India is aiming at generating 175 GW of renewable energy from sources like solar, wind, small hydro and bio-mass by 2022. It requires an investment about USD 200 billion.

Tata said: “The regulation certainly helps in protecting the consumer. At the same time I think what happens in India is that regulation is created in the 1938 or 1945 and does not get upgraded or modernised…to deal with changing times, technologies.

“So I often say that even the Vatican which is very static in terms of rules to change, is willing to look at change… may be regulation need to take that (example).”

Tata also expressed concern about treating capability of private sector, particularly startups, as secondary over the public sector as India followed the Soviet Model for a long time, when PSUs produce almost everything.

“Their capabilities should not be considered secondary to them (public sector). Some of that mind set still remains. It continues to be in some quarters. The country has a private sector. Country has new sector that is start-up sector.

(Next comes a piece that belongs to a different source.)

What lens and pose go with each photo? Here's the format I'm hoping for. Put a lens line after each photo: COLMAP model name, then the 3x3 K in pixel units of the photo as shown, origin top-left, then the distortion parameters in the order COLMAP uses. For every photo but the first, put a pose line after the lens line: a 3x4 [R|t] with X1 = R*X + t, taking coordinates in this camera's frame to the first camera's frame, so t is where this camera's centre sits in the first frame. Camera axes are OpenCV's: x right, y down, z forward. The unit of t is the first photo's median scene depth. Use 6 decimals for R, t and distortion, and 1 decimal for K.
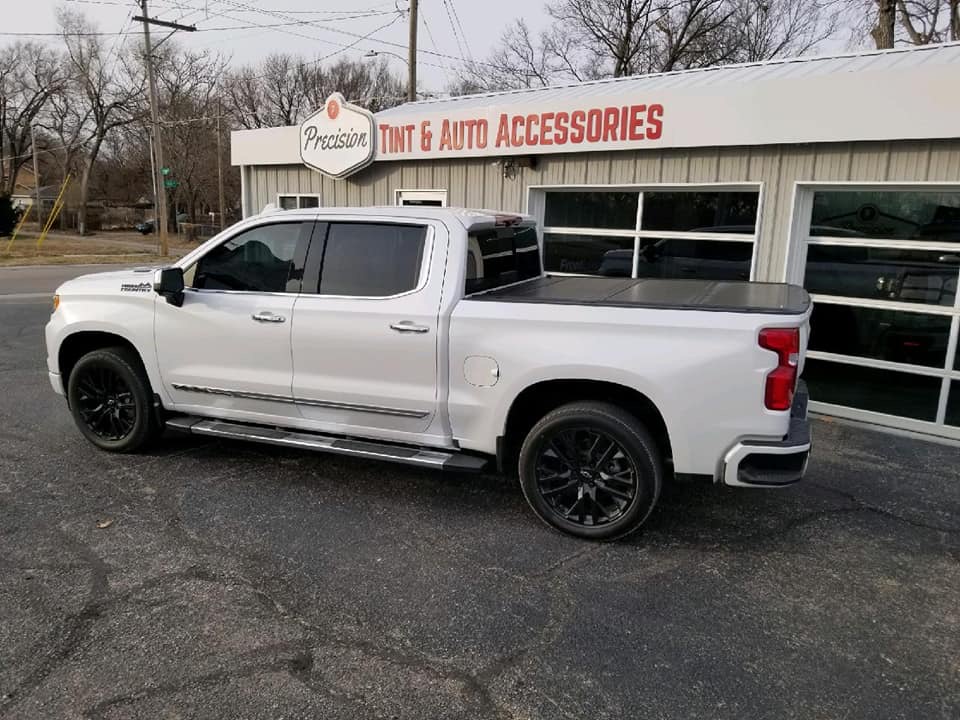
lens RADIAL K [[731.1, 0, 480.0], [0, 731.1, 360.0], [0, 0, 1]] dist [0.071137, -0.116766]
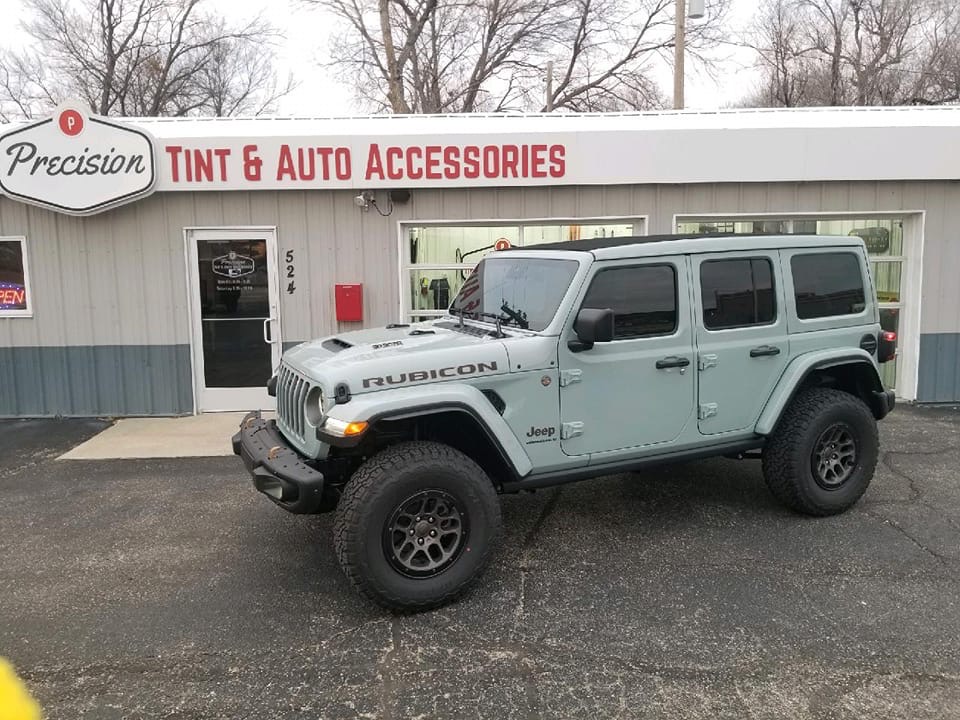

But that is limited to some sectors,” he said.

About his interest in startups, Tata said: “After I retired, I thought, I ought to go into an areas of interest to work with young people without the constraint of having conflicting interest because Tatas were in so many sectors. I could not do even private investment at that time.”

Asked about the areas of his interest in startups, he said: “There are no patterns or sector. It is purely intuitive. It is my own personal funds. There is a lot of interest in the media. But it is my money and I am putting it on risk.”

On the effect of the slump in oil prices in international on green energy initiatives, he said, “It is cyclic. It happens. But energy efficiency is confined to generation but consumption also like in the case of LED bulbs and efficient cars. It is holistic challenge.”

On the differential (subsidised) prices of green technologies for countries like India, he said: “You have be fair with all when go to market as a commercial company.”